RBS’s bonus pool has been leaked (allegedly). According the Sunday Times, bonuses at the bank will total £500m for 2013. RBS has issued a statement saying that the leak is premature and that it’s made no decision about bonuses yet, but the figure is already fueling outrage as per the headline from today’s Mirror below -
However, before anyone becomes too exercised about the generous pay being offered to investment bankers at RBS, they should look at the figures below. These are the average annual pay per head at the markets (investment banking) business.
2009: £174k
2010: £144k
2011: £141k
2012: £130k
2013: £108k (annualized, based upon pay in the first three quarters).
In other words, pay per head for investment bankers at RBS is on track to fall nearly 30% this year and has fallen by nearly 40% since 2009. Worse, the bank is rumoured to disproportionately reward a few top players in London and people at its Greenwich Capital Markets business in the U.S., leaving the rest to share the crumbs.

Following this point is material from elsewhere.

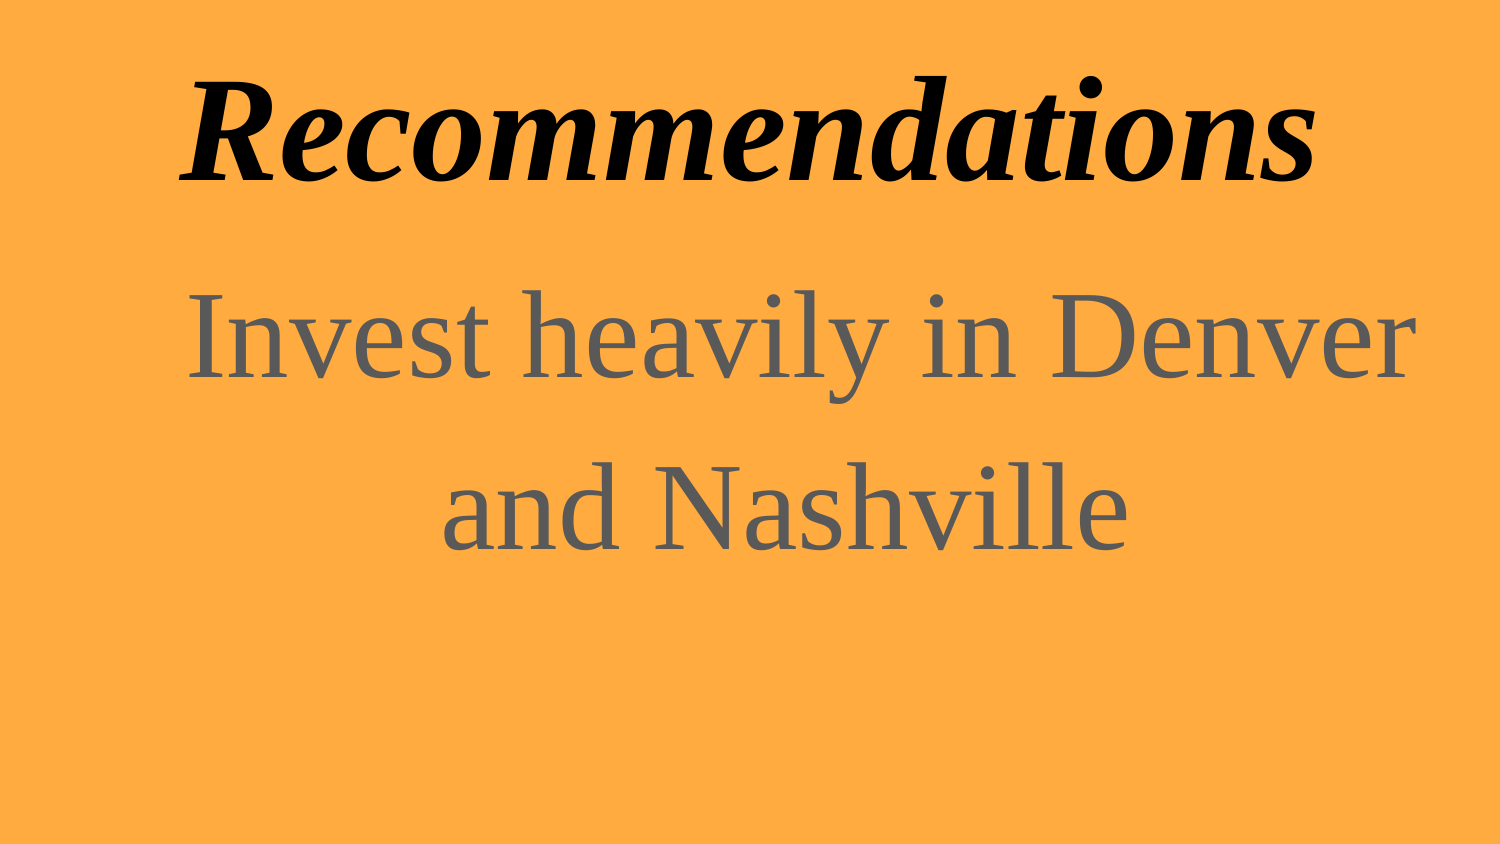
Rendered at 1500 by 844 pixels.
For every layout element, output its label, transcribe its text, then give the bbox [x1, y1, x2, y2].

title Recommendations [51, 14, 1449, 109]
list Invest heavily in Denver and Nashville [65, 214, 1463, 775]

It helps explain why RBS bankers have been leaving for the likes of Nomura, which is reportedly one of the best payers in the City.

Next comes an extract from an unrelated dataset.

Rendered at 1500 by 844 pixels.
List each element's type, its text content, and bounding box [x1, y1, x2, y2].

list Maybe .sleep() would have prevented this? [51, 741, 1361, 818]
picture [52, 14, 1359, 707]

One headhunter who’s been pulling people from RBS this year told us people are typically paid 30% less than the their counterparts at rival banks. RBS chairman Sir Philip Hampton recently divulged his disgust at one senior RBS banker who was earning £4m but claimed he could receive £6m elsewhere.

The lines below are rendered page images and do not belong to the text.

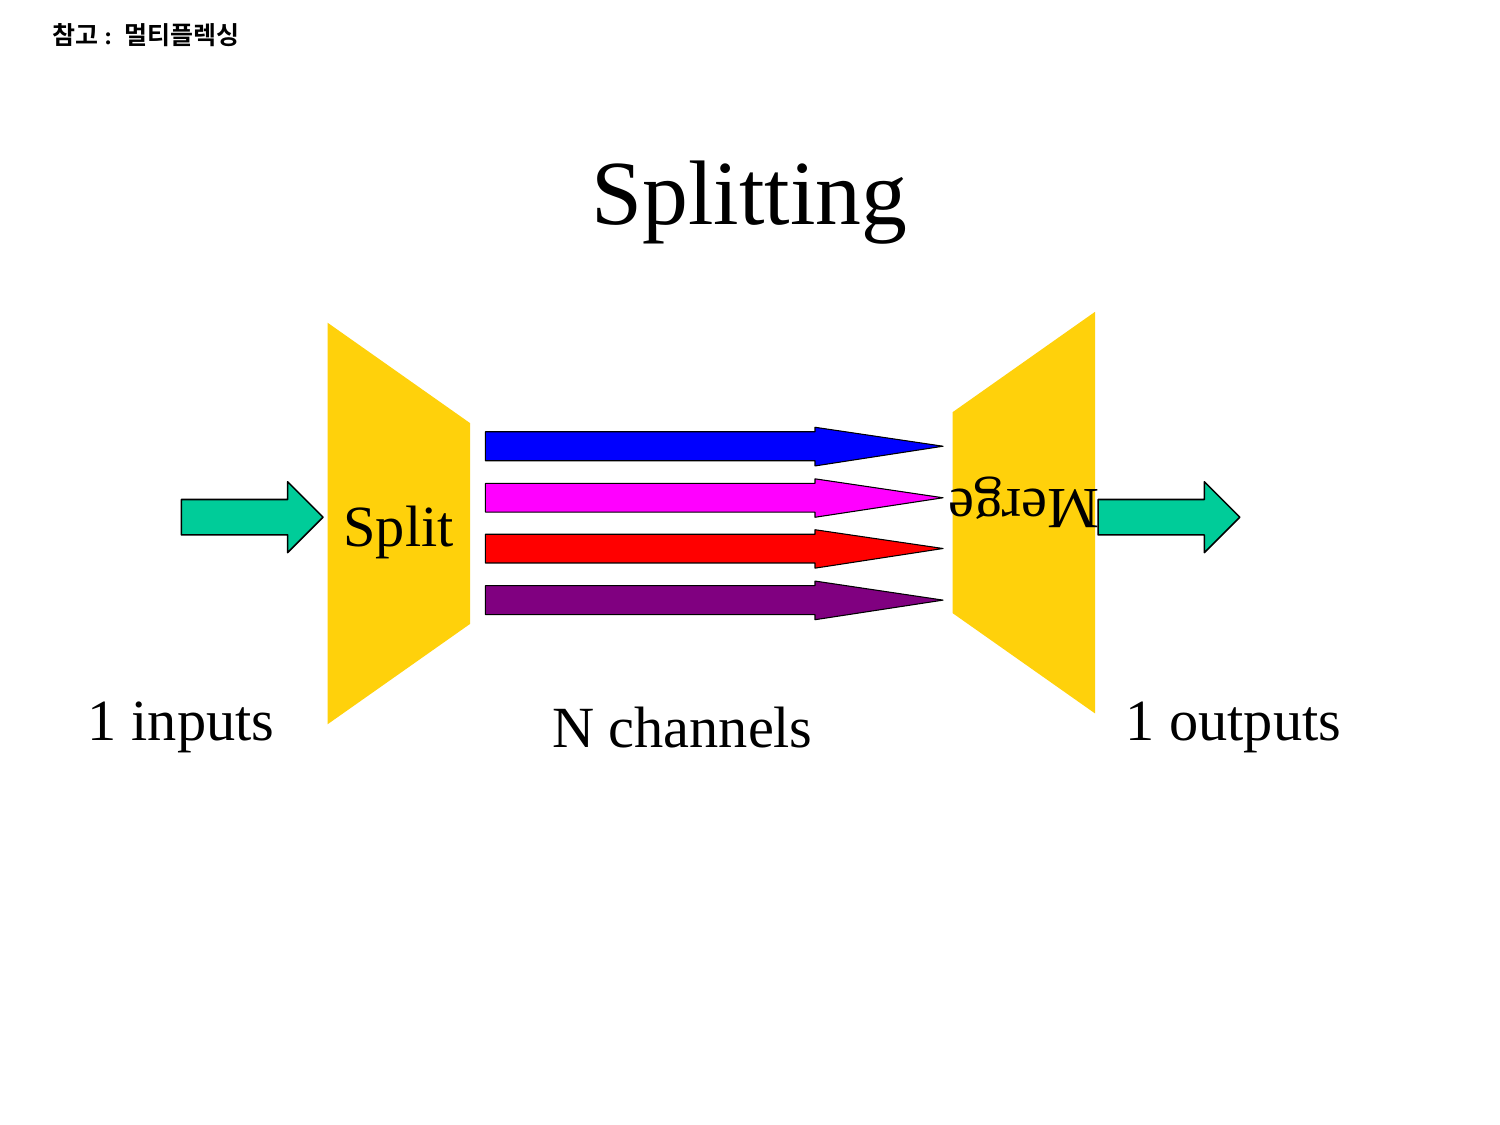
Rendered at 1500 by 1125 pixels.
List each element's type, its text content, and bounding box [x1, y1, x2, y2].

title Splitting [112, 62, 1388, 251]
text_box [181, 481, 324, 553]
text_box [1098, 481, 1240, 553]
text_box 1 outputs [1110, 674, 1357, 759]
text_box 1 inputs [73, 674, 290, 759]
text_box [485, 427, 944, 466]
text_box [485, 529, 944, 569]
text_box [485, 478, 944, 518]
text_box Split [327, 322, 471, 725]
text_box [485, 581, 944, 620]
text_box N channels [537, 681, 828, 767]
text_box 참고: 멀티플렉싱 [37, 12, 388, 58]
text_box Merge [952, 311, 1096, 714]
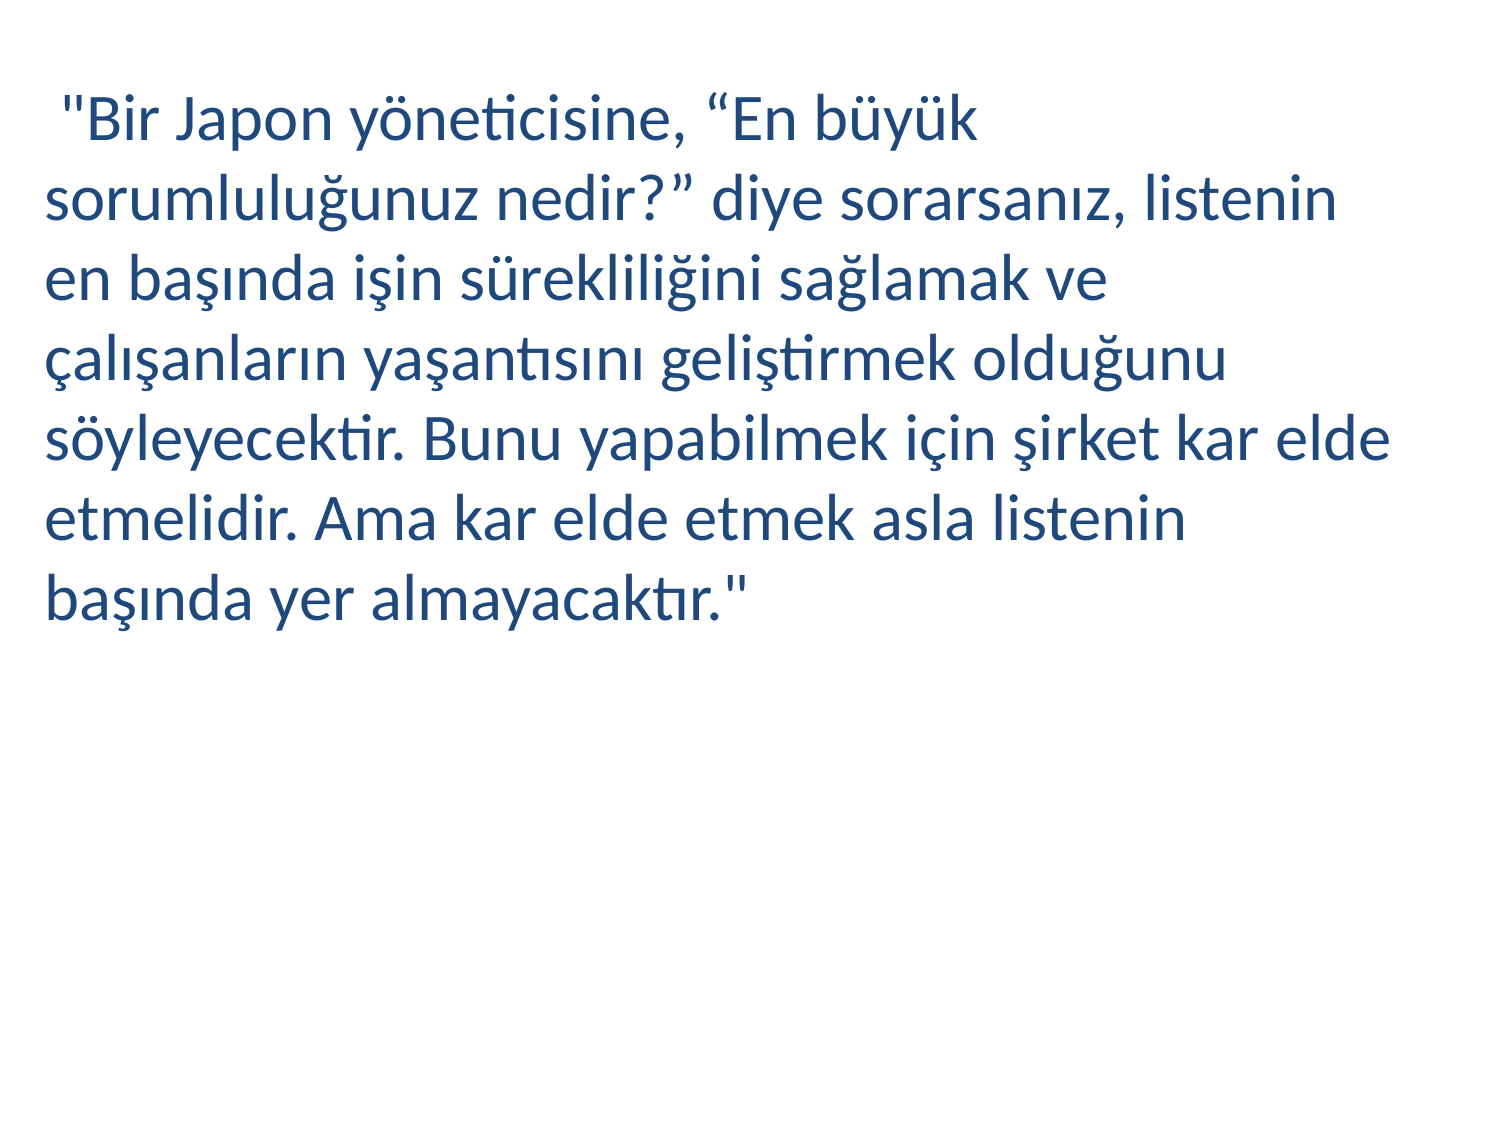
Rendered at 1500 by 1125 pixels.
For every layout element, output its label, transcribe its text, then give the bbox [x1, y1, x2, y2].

list "Bir Japon yöneticisine, “En büyük sorumluluğunuz nedir?” diye sorarsanız, listenin en başında işin sürekliliğini sağlamak ve çalışanların yaşantısını geliştirmek olduğunu söyleyecektir. Bunu yapabilmek için şirket kar elde etmelidir. Ama kar elde etmek asla listenin başında yer almayacaktır." [29, 66, 1425, 1083]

Another headhunter, speaking on condition of anonymity, said he works with RBS and that pay there isn’t that bad. “RBS don’t have the luxury of paying to attract people in the way that JPMorgan, Goldman and Citi do, but they do get close to market level for their top producers,” he told us.
Simon Maughan, head of research at Olivetree Financial, said the situation may get worse for bankers at RBS as the next British election approaches in 2015: “Pay at RBS has been crushed in the past few years, but that’s not seen as newsworthy. RBS is being run according to a purely political agenda and that leaves people who work there in a difficult spot.
“You can hound them and hound them until eventually – like Hester – they will give up,” added Maughan. “It would be easier if the government simply admitted that it doesn’t want the investment bank.”
RBS chief executive Ross McEwan is due to deliver the results to a strategic review of the bank’s markets division in February. Poor pay may simply be a ruse to force exits and avoid redudnancy payments.